The sketch under discussion here was one of the studies that Camuccini produced for a large painting (now lost) of Horatius Cocles commissioned in around 1810 by Manuel Godoy, Prince of Peace, adviser to King Charles IV and under the personal protection of Queen Maria Luisa of Parma. Godoy came to Rome in the entourage of the Spanish king after his removal from the throne in 1808.
Camuccini’s interest in historical themes emerged in the late 18th century and grew thereafter, to the point where he was to become one of the most popular painters of such subjects. He was also strongly encouraged to pursue this vein by his brother Pietro, who writes in a letter sent from London on 10 October 1800: “I beg you to pursue Roman History with the utmost steadfastness and dedication. This must be your aim” (De Angelis, 1978, p. 103). The ideological and ethical tension which is such a feature of historical painting and which was so typical of David’s early work, gradually turned into the more generic exemplum virtutis so beloved of the aristocratic and bourgeois clientele that commissioned Camuccini’s work. Subjects taken from ancient Greek and Roman history enjoyed a special popularity that withstood the passage of time, particularly when they were inspired by the work of such classical authors as Livy, Valerius Maximus and Plutarch, but also by 18th century French historian Charles Rollin’s more moralistic Histoire Romaine. In a letter to Camuccini dated 22 July 1815, Godoy writes that he has heard that the picture which he commissioned is ready, but he also gives the painter his permission to keep it in his workshop for a short time in order to allow foreign visitors to view it. This has prompted scholars to suggest that the picture was painted between 1810 and 1815 (see De Angelis, 1978, p. 44). Marchetti also made an engraving of the picture.

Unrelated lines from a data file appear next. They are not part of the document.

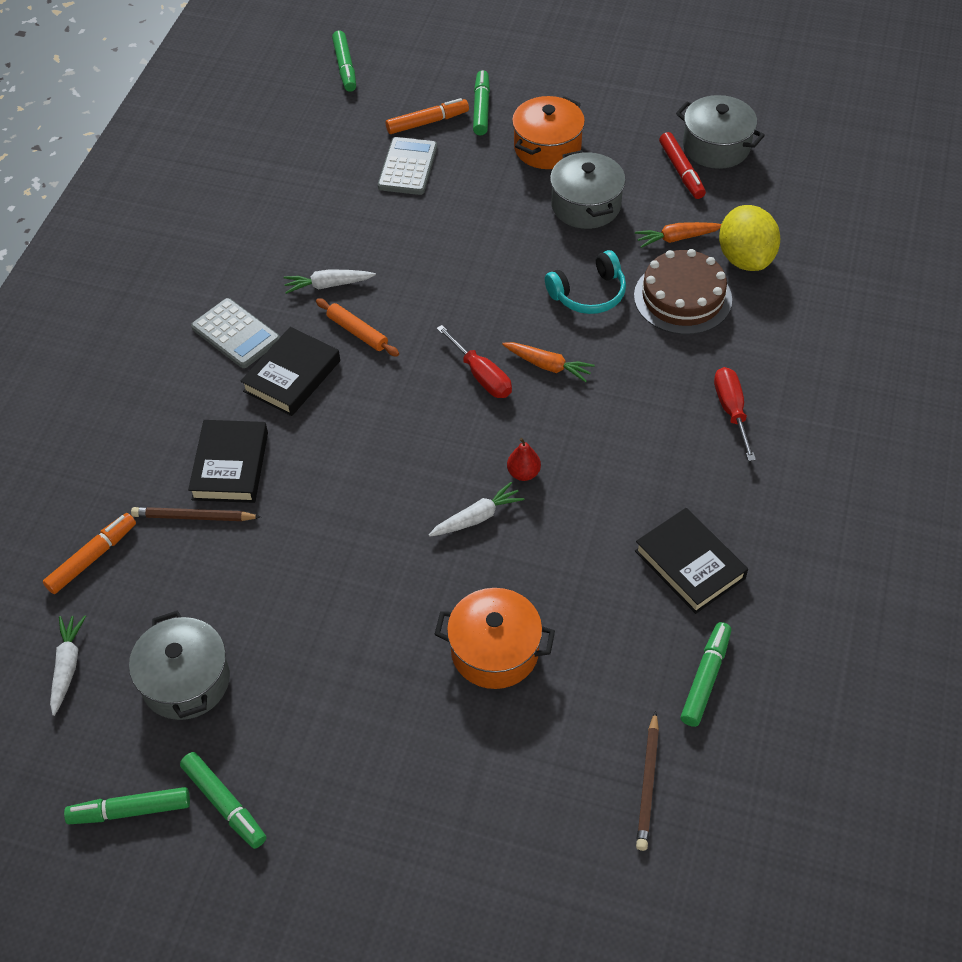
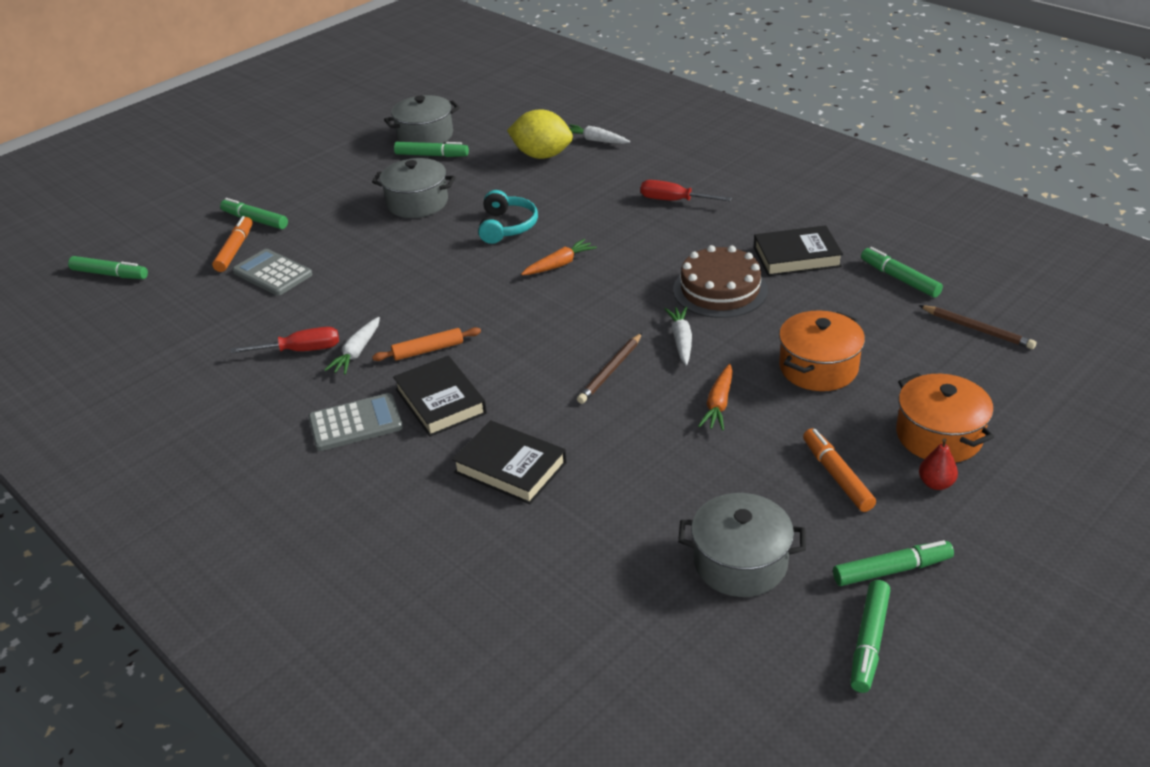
camera: 60 degrees left, 15 degrees down
(67, 666) = (669, 650): white carrot -> white carrot (596, 140)
(92, 558) = (545, 596): orange marker -> orange marker (837, 476)
(193, 516) = (551, 508): brown pencil -> brown pencil (610, 371)
(481, 375) = (539, 298): red screwdriver -> red screwdriver (301, 350)
(523, 473) = (655, 305): red pear -> red pear (935, 483)
(547, 147) = (337, 202): orange pot -> orange pot (939, 436)
(677, 238) = (493, 175): orange carrot -> orange carrot (718, 404)
(681, 171) = (432, 155): red marker -> green marker
(682, 297) = (552, 189): brown cake -> brown cake (720, 290)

In the sketch under discussion here, Camuccini has succeeded in combining a compositional stringency worthy of Poussin with a philologically meticulous narrative and a detailed description of the event. His distribution of mass is skilfully balanced and his overall approach markedly theatrical. The figure of Horatius Cocles is positioned in the centre of the drawing as he stands poised to attack his enemies, lance firmly gripped in his right hand, his brave stance that of the great warrior. The entire scene takes place on the Pons Sublicius, history telling us that it was on this famous bridge that Horatius Cocles defended his city against enemy attack and that it was only thanks to his courage in holding off the foe that the Romans were able to destroy the bridge and thus to avert a siege of the city.
In the last years of his life, particularly after 1833, Camuccini’s output consisted primarily of work based on compositions produced many years before. The composition of his Horatius Cocles was, in all likelihood, reused as a model for his painting of Marcus Furius Camillus Saving Rome from the Gauls (1840–1) now in the Palazzo Reale in Genoa.